In a new paper, an international team of physicists has found a workaround to better understand how a collapsing black hole can avoid violating the fundamental laws of quantum physics (more on that in a moment).
Although the work is purely theoretical, it suggests that there are probably things we are missing in our quest to resolve general relativity with quantum mechanics.
“We have discovered a new wormhole space-time geometry that was not included in conventional calculations,” says physicist Kanato Goto of Cornell University and RIKEN in Japan.
“The entropy calculated with this new geometry gives a completely different result.” The black hole information paradox is one of the unresolved contradictions between Einstein’s general theory of relativity and quantum mechanics.

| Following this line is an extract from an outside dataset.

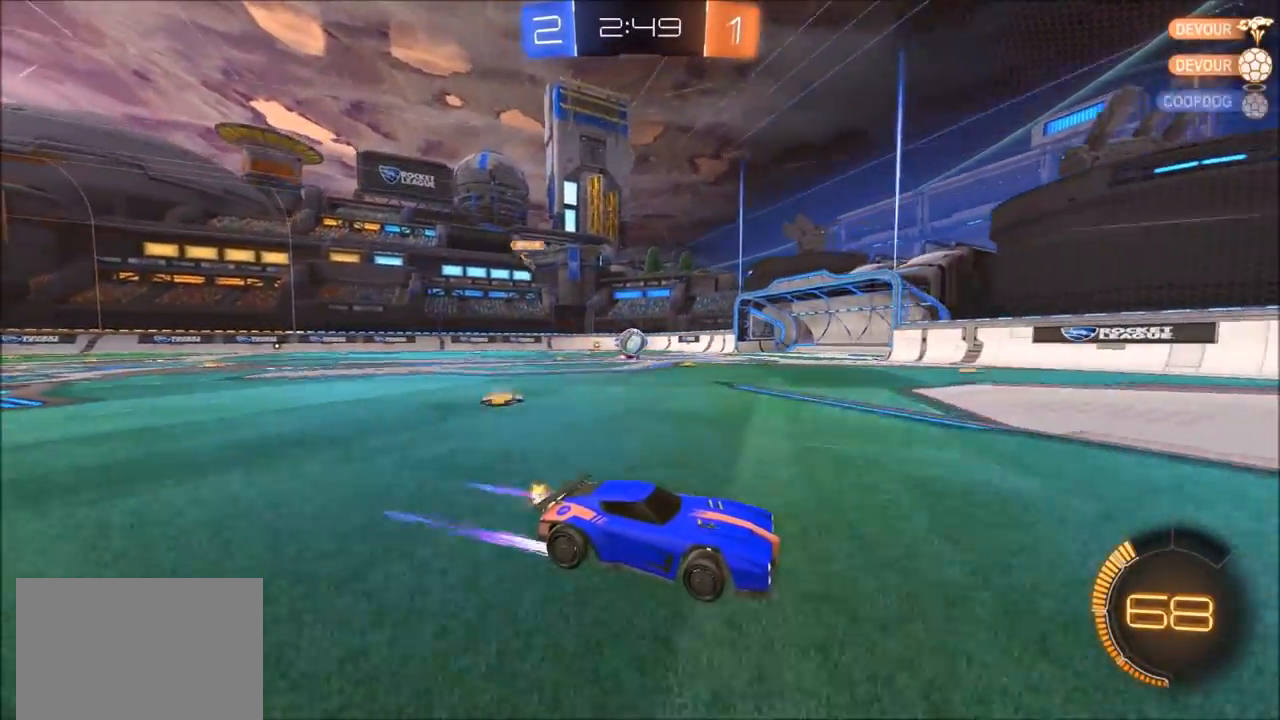
{"buttons": [], "left_stick": "center", "right_stick": "center", "events": [[67, "left_stick", "left"], [450, "R2", "up"], [500, "left_stick", "center"]]}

According to general relativity, the event horizon of a black hole is the point of no return. Everything that passes beyond this critical point is inexorably pulled into the black hole’s gravity well, and no speed in the universe, not even the speed of light in a vacuum, is sufficient to escape. It’s all gone, that’s all. Caput. Irrevocably.

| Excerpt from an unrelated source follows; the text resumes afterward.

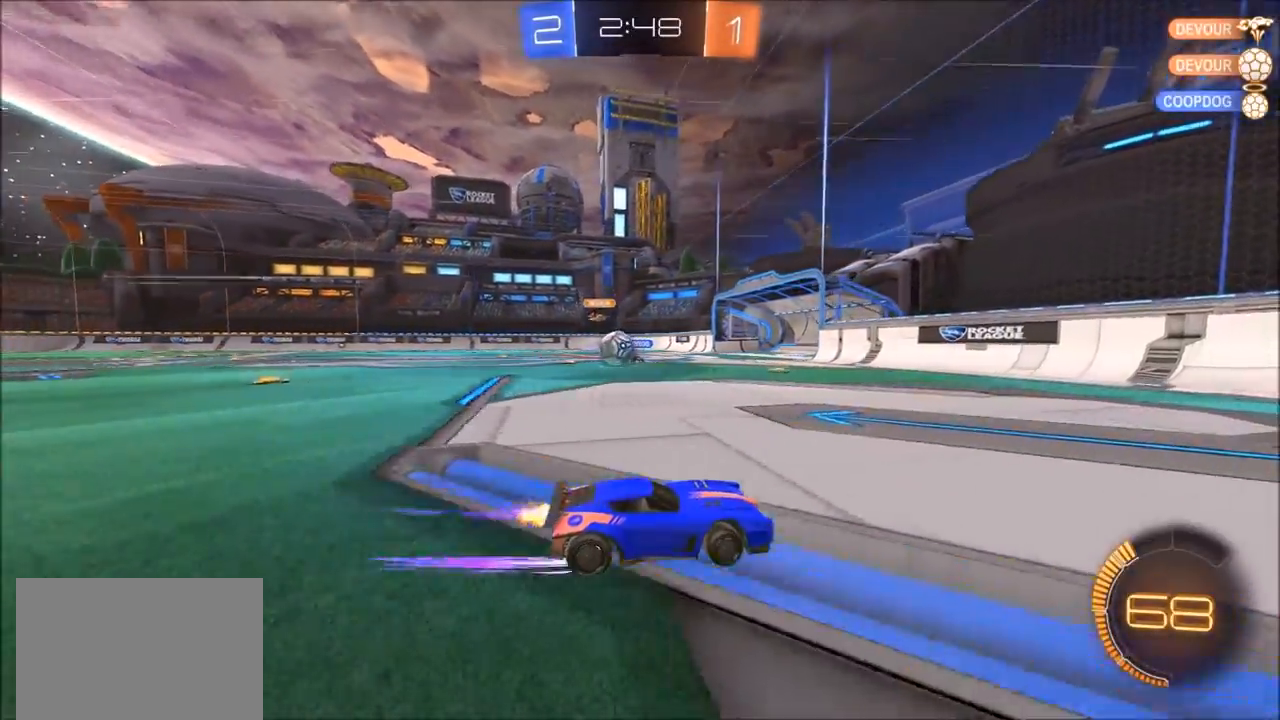
{"buttons": ["R2"], "left_stick": "right", "right_stick": "center", "events": [[233, "left_stick", "right"], [267, "L1", "down"], [400, "R2", "down"], [433, "L1", "up"]]}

Then, in the 1970s, Stephen Hawking came along and suggested that, given quantum mechanics, black holes could still emit radiation.

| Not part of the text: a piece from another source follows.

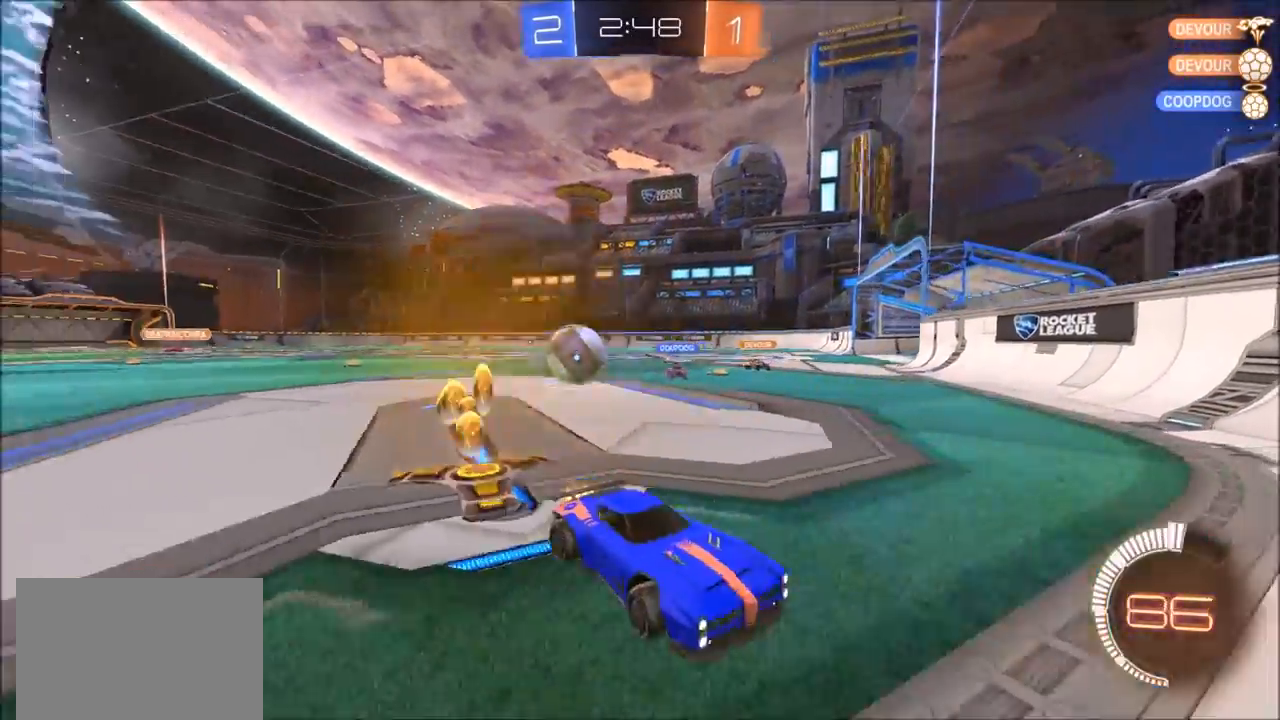
{"buttons": ["R2"], "left_stick": "right", "right_stick": "center", "events": []}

According to the theory, this happens as a result of the black hole’s interference with the wave-like properties of the surrounding particles, which causes it to “glow” at a temperature that gets higher as the black hole’s size shrinks.
Eventually, this glow should cause the black hole to shrink to zero. “It’s called black hole evaporation because the black hole shrinks, like a drop of water evaporating,” Goto explains.
Since the “glow” does not look like what entered the black hole in the first place, it would seem that everything that fell into the evaporating black hole is gone forever.
But according to quantum mechanics, information cannot simply disappear from the universe. Many physicists have explored the possibility that somehow this information is encoded in Hawking radiation.
Goto and his team wanted to explore this idea mathematically by calculating the entropy of Hawking radiation around a black hole. This is a measure of disorder in a system that can be used to diagnose information loss in Hawking radiation.
According to a 1993 paper by physicist Don Page, if disorder is reversed and entropy drops to zero as the black hole disappears, then the missing information paradox should be ruled out. Unfortunately, there is nothing in quantum mechanics that would allow for such a change.
A wormhole appears, or at least a mathematical copy of a wormhole in very specific models of the universe. It is a connection between two regions of the warped sheet of space-time, a bit like a bridge over a ravine.
This concept of wormholes, combined with black holes, gives us a different way to calculate the entropy of Hawking radiation, Goto says. “A wormhole connects the inside of a black hole and the radiation outside, like a bridge,” he explains.
When the team ran the calculations using the wormhole model, their results matched Page’s entropy curve. This suggests that information that falls outside a black hole’s event horizon may not be lost forever.
But, of course, some questions remain. Until they are answered, we cannot consider the information paradox of the black hole finally resolved.
“We still don’t know the underlying mechanism of how information is carried away by radiation,” Goto says. “We need a theory of quantum gravity.”